La lucha contra aquellas misteriosas olas, que surgían sin que soplase un halito de viento y en un día tranquilo, continuó algún tiempo. El Vitim salió por fin de la aventura completamente empapado, pero con pocos daños; se mantuvo un rato al largo, y hasta que el capitán no se persuadió de que el peligro había pasado, no volvió a entrar en el puerto.
Había transcurrido apenas una hora desde el momento en que Davydov admiró la bella ciudad desde el puente del barco. Ahora, la costa estaba desconocida, los parterres floridos, las lindas veredas, habían desaparecido. En su lugar se veían montones de maderos; fragmentos de techos deformados y ruinas mezcladas con largos troncos retorcidos indicaban el lugar en el que se derrumbaron las casas vecinas al mar. El espeso bosquecillo en el límite de la bahía, allí donde Davydov había visto a los jóvenes bañistas reír y bromear, quedó transformado en un pantano lleno de troncos arrancados. Las pocas casas de mampostería edificadas a lo largo del muelle parecían mirar tristemente a través de los vacíos ojos de sus ventanas. A sus pies yacían los restos de las casas más pequeñas y de las tiendas de madera destrozadas por la furia de las aguas.
Una gran lancha motora volcada sobre la orilla completaba el pavoroso cuadro como un monumento en recuerdo de la victoria del terrible mar.
Riachuelos de agua salada, que se abrían paso tortuosamente entre estratos de arena apenas depositados por el mar, brillaban al sol.
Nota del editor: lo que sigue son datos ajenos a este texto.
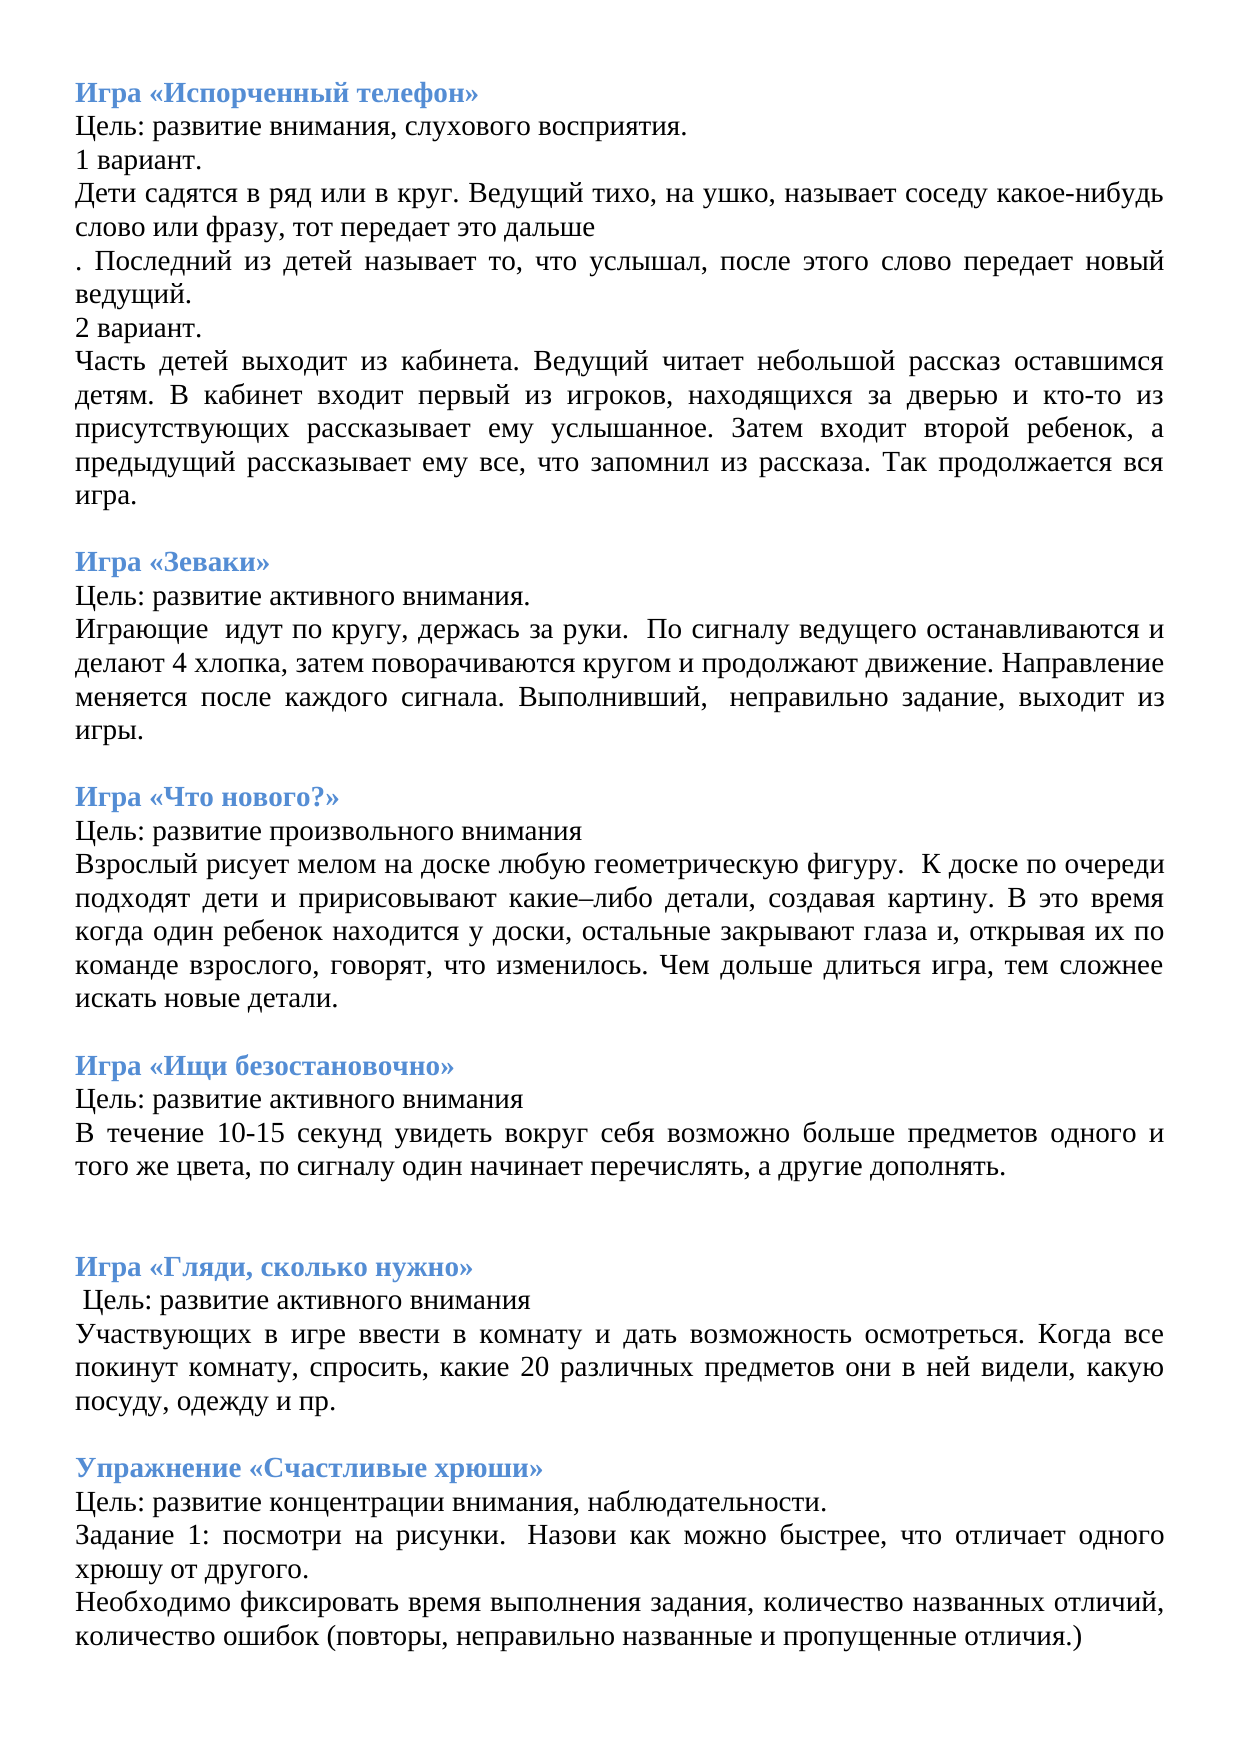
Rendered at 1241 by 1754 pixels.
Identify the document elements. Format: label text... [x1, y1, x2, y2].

Entre las ruinas hormigueaban míseras sombras en busca de los muertos, ansiosas de salvar los restos de sus bienes.
Emocionados, los marineros soviéticos se agolpaban sobre el puente y miraban silenciosos la orilla, incapaces ahora de alegrarse por su triunfo ante el peligro. En cuanto el Vitim atracó de nuevo en el muelle, milagrosamente intacto, el capitán exhortó a la tripulación a que acudiese en socorro de los habitantes, disponiendo que en la nave quedaran sólo los hombres de guardia.
Davydov volvió a bordo con los tripulantes hacia la noche. Tras lavarse con aire sombrío, se vendó una mano herida y empezó a pasear por cubierta, donde permaneció largo tiempo fumando.